Problem details: Where an image appears in the data, omit it and reproduce the rest exactly.

Provided data:

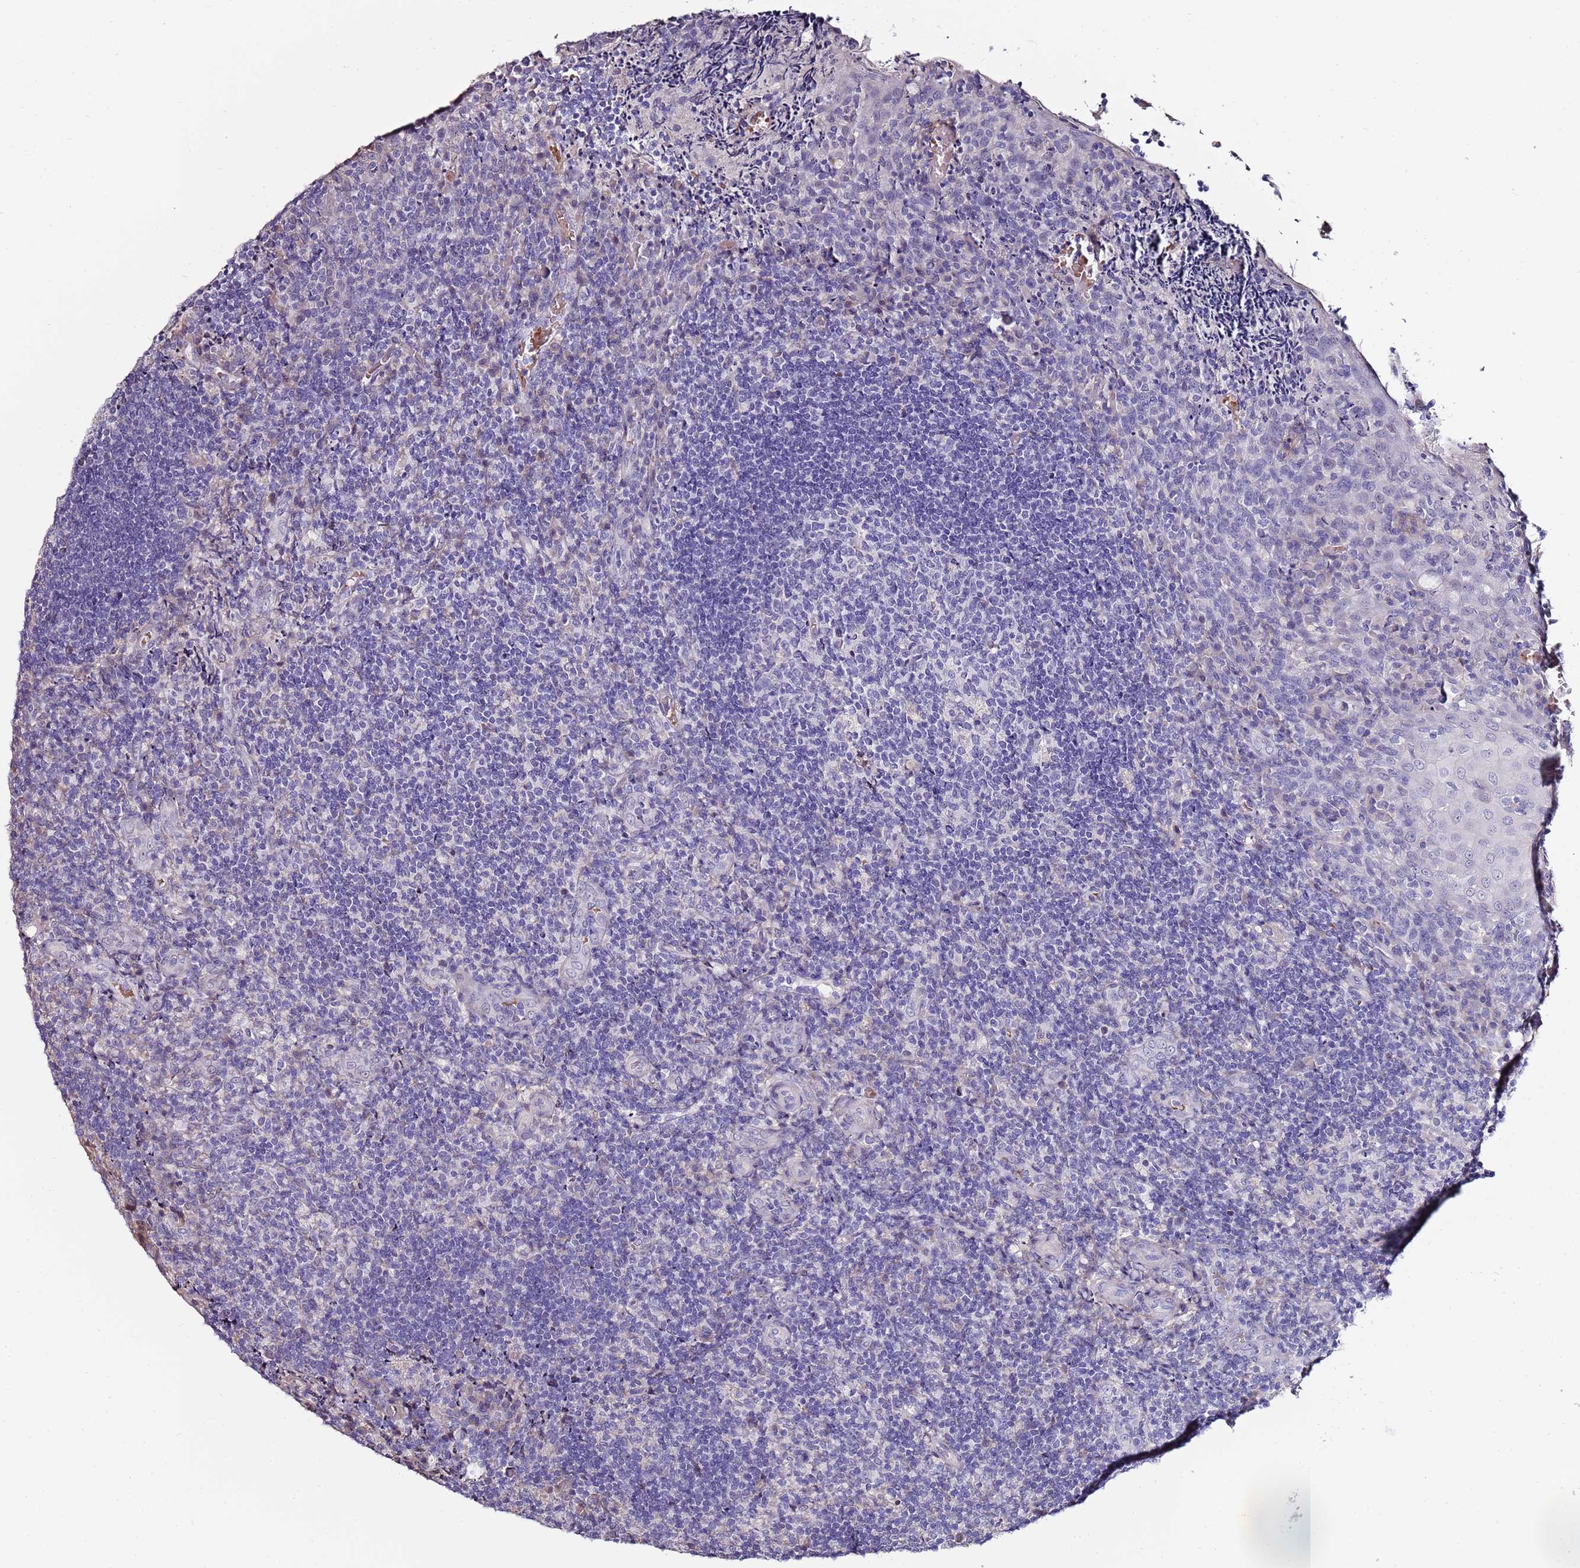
{"staining": {"intensity": "negative", "quantity": "none", "location": "none"}, "tissue": "tonsil", "cell_type": "Germinal center cells", "image_type": "normal", "snomed": [{"axis": "morphology", "description": "Normal tissue, NOS"}, {"axis": "topography", "description": "Tonsil"}], "caption": "This is an immunohistochemistry histopathology image of benign tonsil. There is no positivity in germinal center cells.", "gene": "C3orf80", "patient": {"sex": "male", "age": 17}}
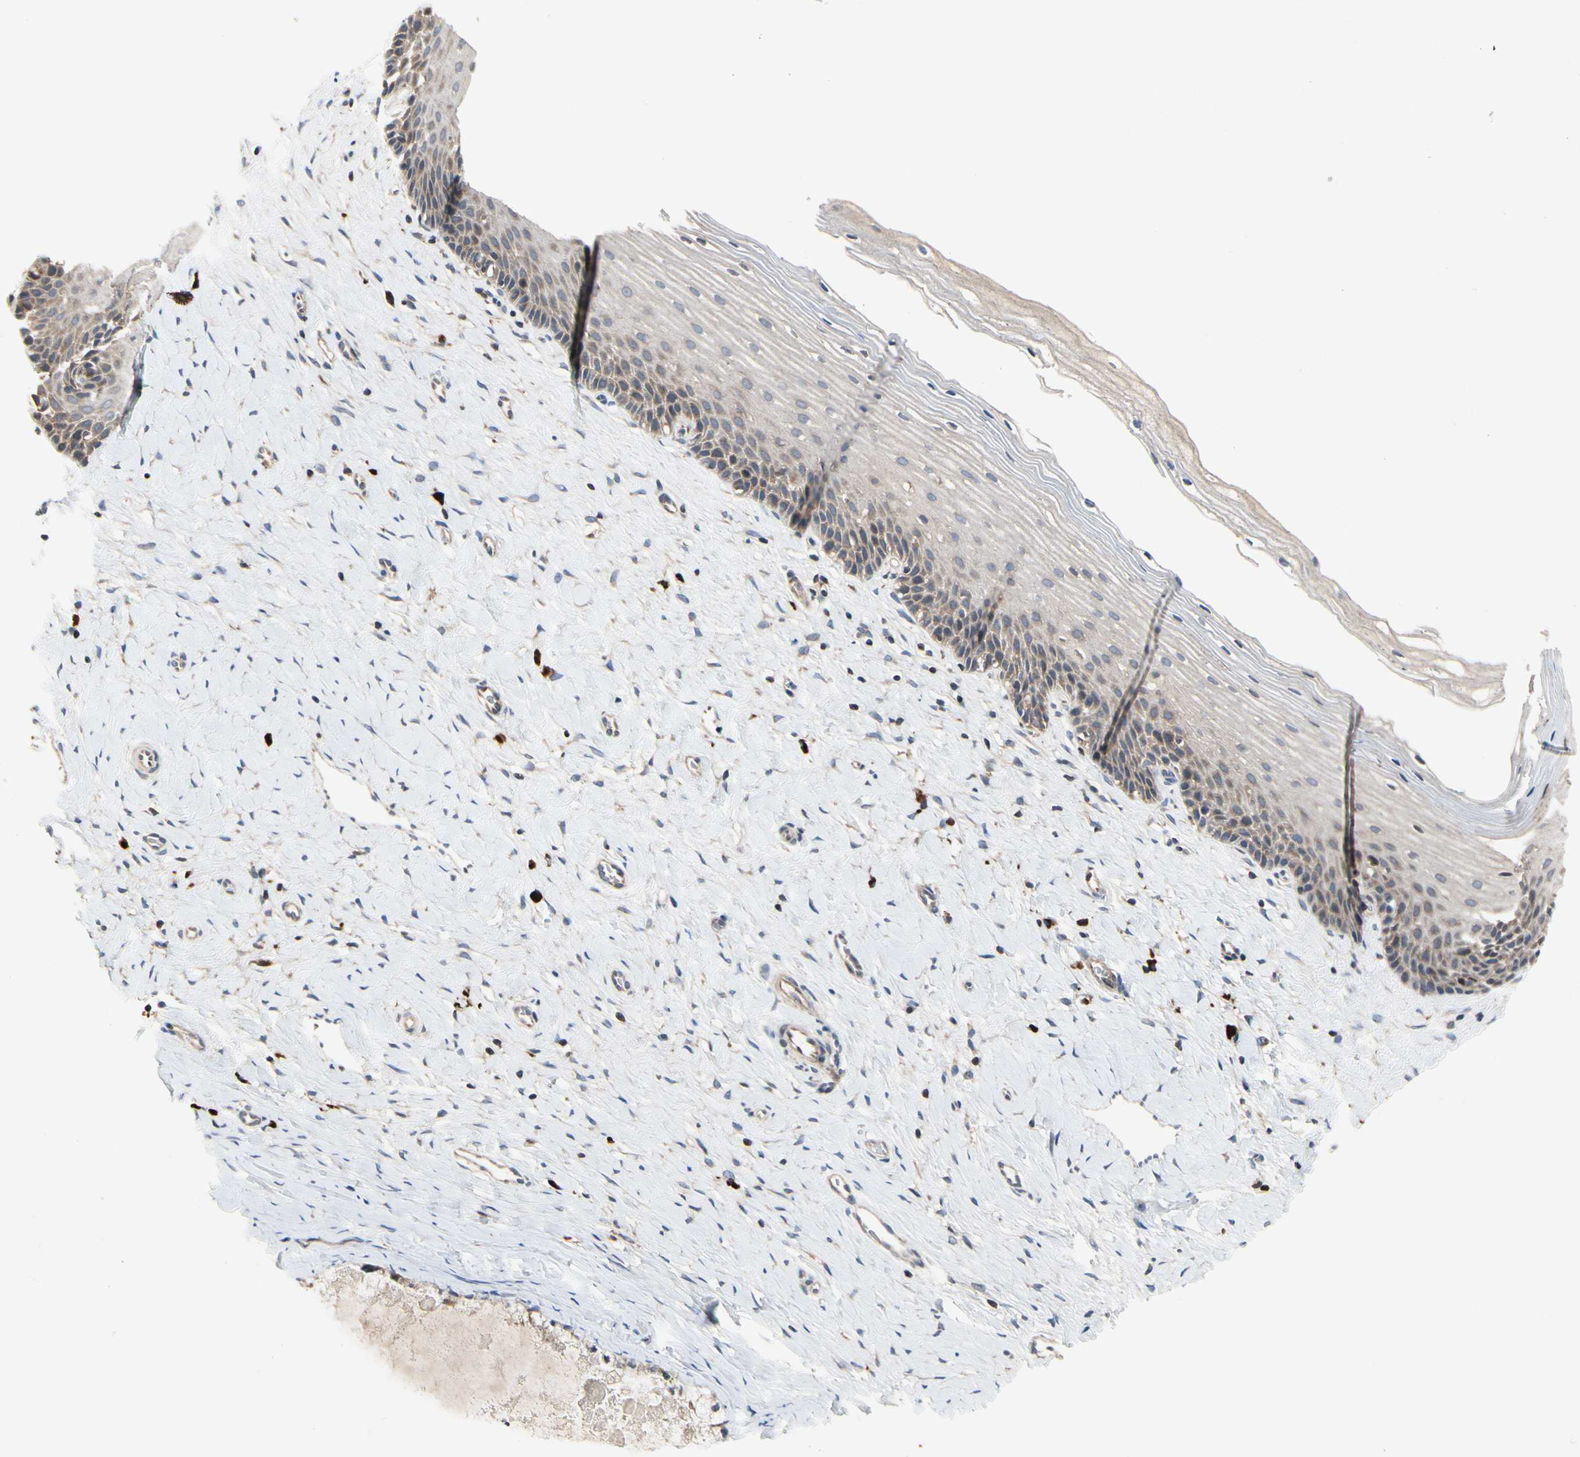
{"staining": {"intensity": "moderate", "quantity": ">75%", "location": "cytoplasmic/membranous"}, "tissue": "cervix", "cell_type": "Glandular cells", "image_type": "normal", "snomed": [{"axis": "morphology", "description": "Normal tissue, NOS"}, {"axis": "topography", "description": "Cervix"}], "caption": "About >75% of glandular cells in normal cervix exhibit moderate cytoplasmic/membranous protein expression as visualized by brown immunohistochemical staining.", "gene": "MMEL1", "patient": {"sex": "female", "age": 39}}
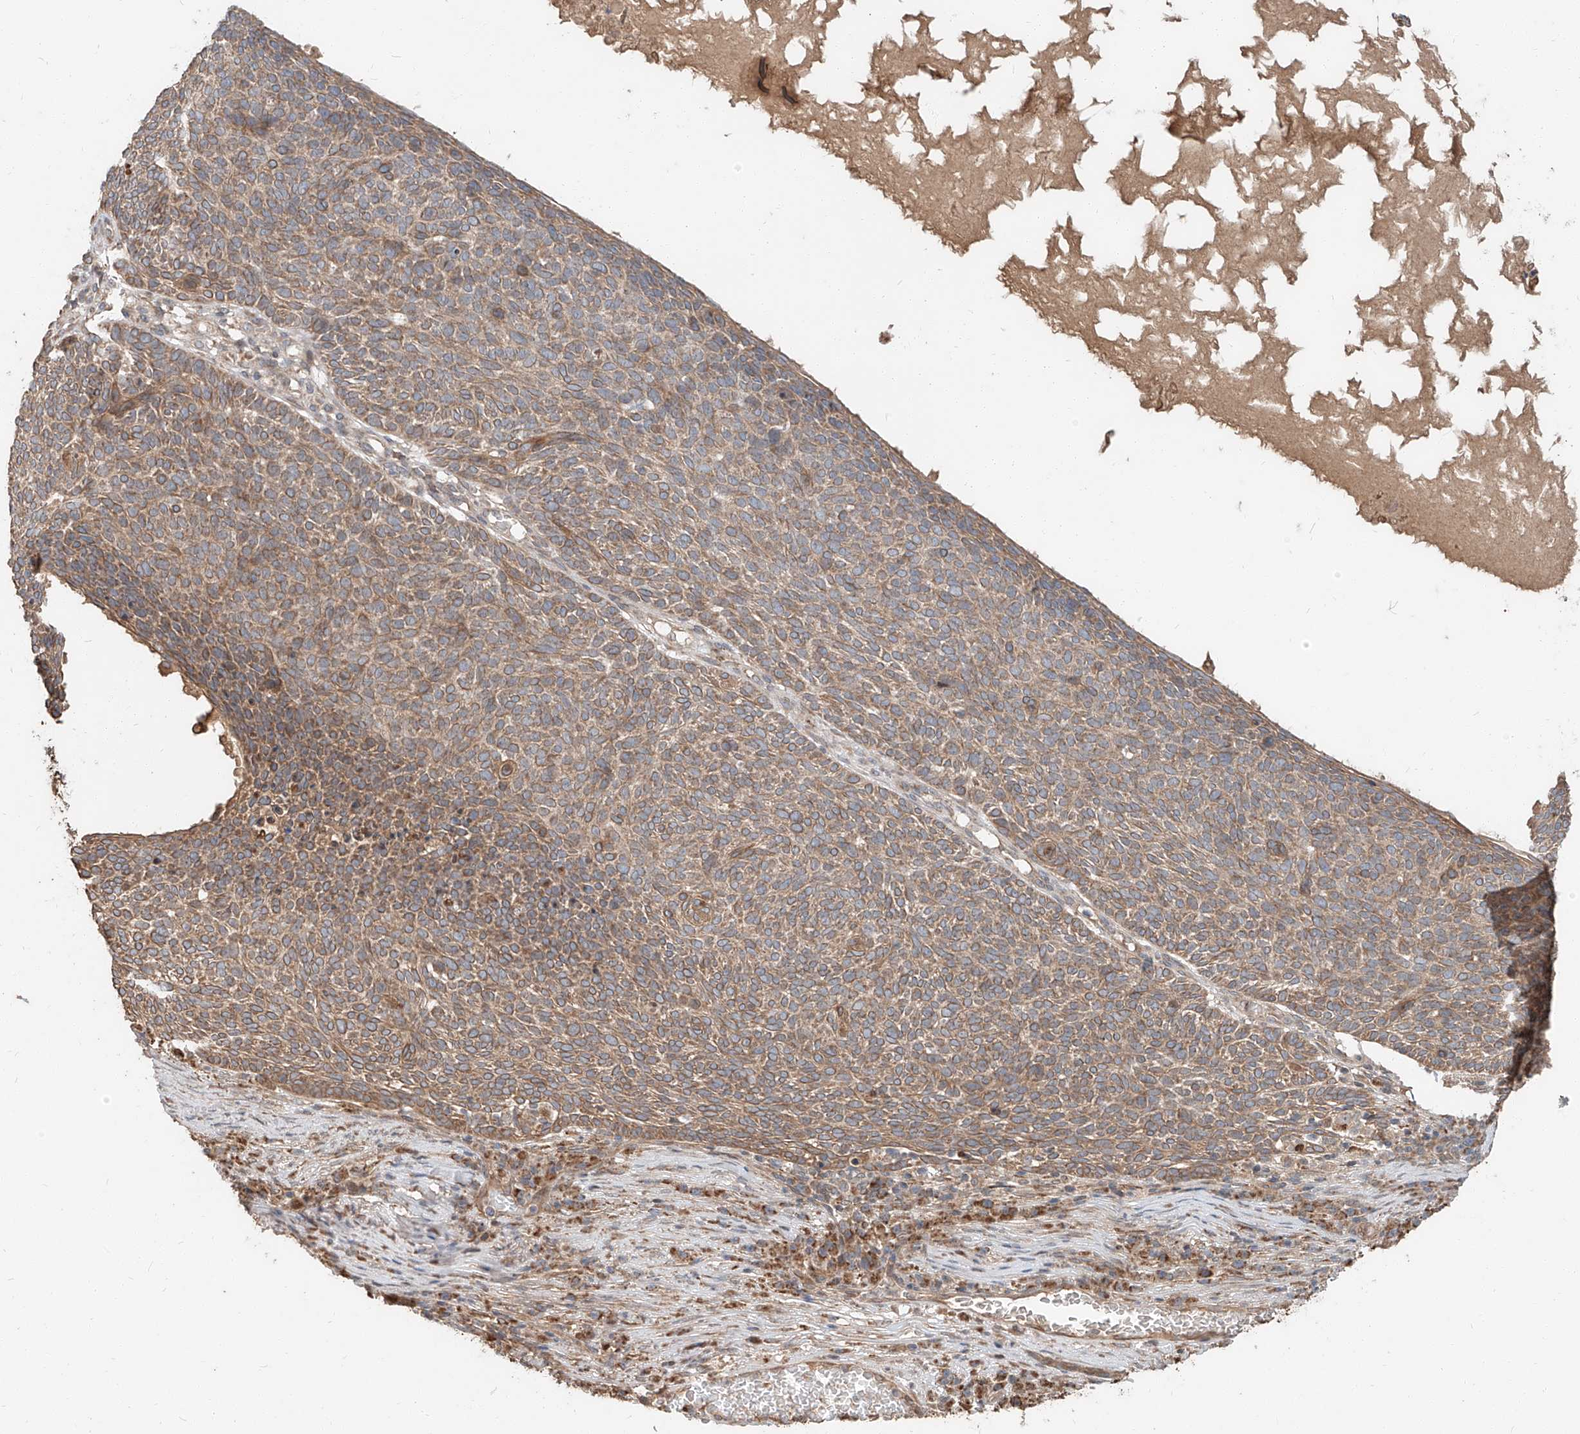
{"staining": {"intensity": "moderate", "quantity": ">75%", "location": "cytoplasmic/membranous"}, "tissue": "skin cancer", "cell_type": "Tumor cells", "image_type": "cancer", "snomed": [{"axis": "morphology", "description": "Squamous cell carcinoma, NOS"}, {"axis": "topography", "description": "Skin"}], "caption": "Skin squamous cell carcinoma tissue exhibits moderate cytoplasmic/membranous staining in approximately >75% of tumor cells, visualized by immunohistochemistry. Nuclei are stained in blue.", "gene": "STX19", "patient": {"sex": "female", "age": 90}}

Solution below:
{"staining": {"intensity": "negative", "quantity": "none", "location": "none"}, "tissue": "tonsil", "cell_type": "Germinal center cells", "image_type": "normal", "snomed": [{"axis": "morphology", "description": "Normal tissue, NOS"}, {"axis": "topography", "description": "Tonsil"}], "caption": "This is an immunohistochemistry histopathology image of benign tonsil. There is no positivity in germinal center cells.", "gene": "C3orf80", "patient": {"sex": "male", "age": 17}}
{"staining": {"intensity": "moderate", "quantity": ">75%", "location": "cytoplasmic/membranous"}, "tissue": "cervix", "cell_type": "Glandular cells", "image_type": "normal", "snomed": [{"axis": "morphology", "description": "Normal tissue, NOS"}, {"axis": "topography", "description": "Cervix"}], "caption": "About >75% of glandular cells in normal cervix exhibit moderate cytoplasmic/membranous protein expression as visualized by brown immunohistochemical staining.", "gene": "MMEL1", "patient": {"sex": "female", "age": 39}}
{"staining": {"intensity": "moderate", "quantity": ">75%", "location": "cytoplasmic/membranous"}, "tissue": "skin cancer", "cell_type": "Tumor cells", "image_type": "cancer", "snomed": [{"axis": "morphology", "description": "Squamous cell carcinoma, NOS"}, {"axis": "topography", "description": "Skin"}], "caption": "Skin squamous cell carcinoma tissue exhibits moderate cytoplasmic/membranous staining in approximately >75% of tumor cells, visualized by immunohistochemistry. Nuclei are stained in blue.", "gene": "STX19", "patient": {"sex": "female", "age": 90}}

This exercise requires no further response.